Lesson 10: combining corpuses in transfer learning and model conversion

When converting a language model to a classifier model, it seems only weights for tokens in the imdb corpus is loaded:

new_w = np.zeros((vs, em_sz), dtype=np.float32)
for i,w in enumerate(itos):
    r = stoi2[w]
    new_w[i] = enc_wgts[r] if r>=0 else row_m 

wgts['0.encoder.weight'] = T(new_w)
wgts['0.encoder_with_dropout.embed.weight'] = T(np.copy(new_w))
wgts['1.decoder.weight'] = T(np.copy(new_w))
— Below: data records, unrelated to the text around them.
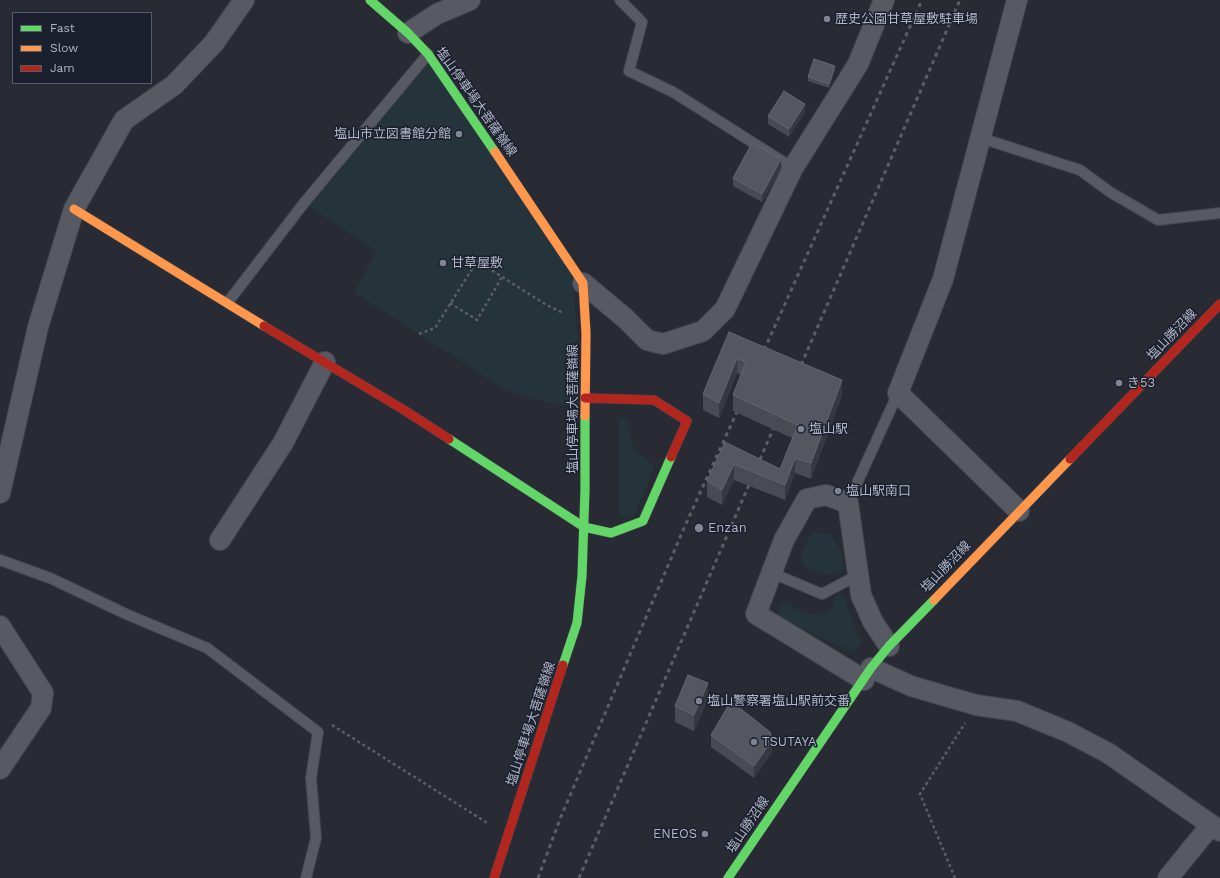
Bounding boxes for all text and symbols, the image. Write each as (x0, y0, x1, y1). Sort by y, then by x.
place label: 歴史公園甘草屋敷駐車場 (835, 11, 978, 27)
legend (12, 12, 152, 84)
marker: 歴史公園甘草屋敷駐車場 (822, 14, 832, 24)
text: Fast (50, 21, 75, 35)
text: Slow (50, 41, 78, 55)
street label: 塩山停車場大菩薩嶺線 (432, 44, 520, 160)
text: Jam (50, 61, 75, 75)
place label: 塩山市立図書館分館 (334, 126, 451, 142)
marker: 塩山市立図書館分館 (454, 129, 464, 139)
place label: 甘草屋敷 (451, 255, 503, 271)
marker: 甘草屋敷 (438, 258, 448, 268)
street label: 塩山勝沼線 (1144, 306, 1200, 364)
street label: 塩山停車場大菩薩嶺線 (565, 344, 581, 474)
place label: き53 (1127, 375, 1155, 391)
marker: き53 (1114, 378, 1124, 388)
place label: 塩山駅 (809, 421, 848, 437)
marker: 塩山駅 (796, 424, 806, 434)
place label: 塩山駅南口 (846, 483, 911, 499)
marker: 塩山駅南口 (833, 486, 843, 496)
place label: Enzan (708, 520, 747, 536)
marker: Enzan (693, 522, 705, 534)
street label: 塩山勝沼線 (918, 538, 974, 596)
street label: 塩山停車場大菩薩嶺線 (503, 660, 559, 788)
place label: 塩山警察署塩山駅前交番 (707, 693, 850, 709)
marker: 塩山警察署塩山駅前交番 (694, 696, 704, 706)
place label: TSUTAYA (762, 734, 817, 750)
marker: TSUTAYA (749, 737, 759, 747)
street label: 塩山勝沼線 (723, 794, 773, 856)
place label: ENEOS (653, 826, 697, 842)
marker: ENEOS (700, 829, 710, 839)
Presumably the wiki model has the larger vocabulary, and this is for the sake of efficiency. But in the subsequent conversion to classifier, the itos from the imdb lm is used:

itos = pickle.load((LM_PATH/'tmp'/'itos.pkl').open('rb'))
stoi = collections.defaultdict(lambda:0, {v:k for k,v in enumerate(itos)})
len(itos)

If the corpus of your classifier has tokens that are not in the lm data, you’d lose these tokens as ‘unknown’.

Wouldn’t it be better to either use all the wiki103 vocabulary weights, or combine the lm and classifier corpuses for training, whichever is possible?